• **Document section**
+++
Three scientists behind major hepatitis discoveries awarded Nobel Prize

5 Oct 2020

Image: © Kateryna_Kon/

Harvey J Alter, Michael Houghton and Charles M Rice have been awarded the Nobel Prize in Medicine for their discoveries about blood-borne hepatitis.

Three scientists behind the discoveries that helped us better understand hepatitis C have been awarded the 2020 Nobel Prize in Physiology or Medicine. Harvey J Alter, Michael Houghton and Charles M Rice have made significant contributions to research on blood-borne hepatitis that causes cirrhosis and liver cancer.

The announcement was made today (5 October) by the Royal Swedish Academy of Sciences, which described the three scientists’ work as leading to the identification of the novel hepatitis C virus.

Prior to their work, the existence of hepatitis A and hepatitis B had been established. However, the majority of blood-borne hepatitis cases remained unexplained until the discovery of hepatitis C. Once established, hepatitis C explained the remaining cases of chronic hepatitis and made possible blood tests and new medicines that have saved millions of lives.

Harvey J Alter

Following the discovery of hepatitis B by Baruch Blumberg in the 1960s, Alter was working at the US National Institutes of Health studying the occurrence of hepatitis among patients who received blood transfusions.

While tests for hepatitis B and hepatitis A helped reduce the number of infections during transfusions, his work suggested there was another mystery virus at work in some cases.

Alter and his colleagues showed that blood from these hepatitis patients could transmit the disease to chimpanzees, the only susceptible host besides humans. Subsequent studies also demonstrated that the unknown infectious agent had the characteristics of a virus that at first was called “non-A, non-B” hepatitis.

Michael Houghton

Working at pharmaceutical firm Chiron, Houghton and his co-workers created a collection of DNA fragments from nucleic acids found in the blood of a chimpanzee infected with the virus.

While this showed the majority of the fragments came from the chimpanzee’s genome, some were derived from the unknown virus. On the assumption that antibodies against the virus would be present in blood taken from hepatitis patients, the investigators used patient sera to identify cloned viral DNA fragments encoding viral proteins.

Eventually, one positive clone was found and would eventually be shown to be derived from a novel RNA virus belonging to the Flavivirus family and dubbed hepatitis C.

Charles M Rice

After the virus was discovered and named, Rice was working at Washington University and discovered a previously uncharacterised region in the end of the hepatitis C virus genome. Suspecting it to be important to virus replications, he and his team observed genetic variations in virus samples that may have played a part in it spreading.

Through genetic engineering, Rice generated an RNA variant of hepatitis C virus that included the newly defined region of the viral genome and was devoid of the inactivating genetic variations. When injected into the liver of chimpanzees, the virus was shown to resemble its effects in humans with the chronic disease.

This helped prove hepatitis C virus alone could cause the unexplained cases of transfusion-mediated hepatitis. Thanks to their discoveries, highly sensitive blood tests for the virus are now available and these have essentially eliminated post-transfusion hepatitis in many parts of the world and allowed for the rapid development of targeted antiviral drugs.

Commenting on his contribution to the discovery, Alter said: “To see so many people get cured is astounding.”
+++
• **Listed entries**
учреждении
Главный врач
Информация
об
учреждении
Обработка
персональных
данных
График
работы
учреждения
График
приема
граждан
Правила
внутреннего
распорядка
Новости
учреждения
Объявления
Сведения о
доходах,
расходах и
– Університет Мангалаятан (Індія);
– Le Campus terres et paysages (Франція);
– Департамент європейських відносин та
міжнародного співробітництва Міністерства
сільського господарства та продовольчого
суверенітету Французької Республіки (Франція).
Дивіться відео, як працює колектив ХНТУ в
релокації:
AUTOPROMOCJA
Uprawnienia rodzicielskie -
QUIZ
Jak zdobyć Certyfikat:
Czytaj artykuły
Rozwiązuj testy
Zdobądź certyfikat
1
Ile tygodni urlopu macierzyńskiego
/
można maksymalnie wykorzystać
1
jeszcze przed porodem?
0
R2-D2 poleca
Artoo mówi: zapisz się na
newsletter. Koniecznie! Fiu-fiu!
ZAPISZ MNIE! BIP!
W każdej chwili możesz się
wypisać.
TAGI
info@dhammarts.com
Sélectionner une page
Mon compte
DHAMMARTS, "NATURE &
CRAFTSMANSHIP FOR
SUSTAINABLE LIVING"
+++
• **Assignment A**
In the article on the 2020 Nobel Prize for hepatitis research, where was Alter working when he studied hepatitis among patients who received blood transfusions?
• **Assignment B**
From the article on the 2020 Nobel Prize for hepatitis research, write out the passage from "Alter and his" up to and including "encoding viral proteins.", swapping "investigators" for "researchers".
None of the work calls for those lines.

• **Written solution A**
He was working at the US National Institutes of Health.

• **Written solution B**
Alter and his colleagues showed that blood from these hepatitis patients could transmit the disease to chimpanzees, the only susceptible host besides humans. Subsequent studies also demonstrated that the unknown infectious agent had the characteristics of a virus that at first was called “non-A, non-B” hepatitis.

Michael Houghton

Working at pharmaceutical firm Chiron, Houghton and his co-workers created a collection of DNA fragments from nucleic acids found in the blood of a chimpanzee infected with the virus.

While this showed the majority of the fragments came from the chimpanzee’s genome, some were derived from the unknown virus. On the assumption that antibodies against the virus would be present in blood taken from hepatitis patients, the researchers used patient sera to identify cloned viral DNA fragments encoding viral proteins.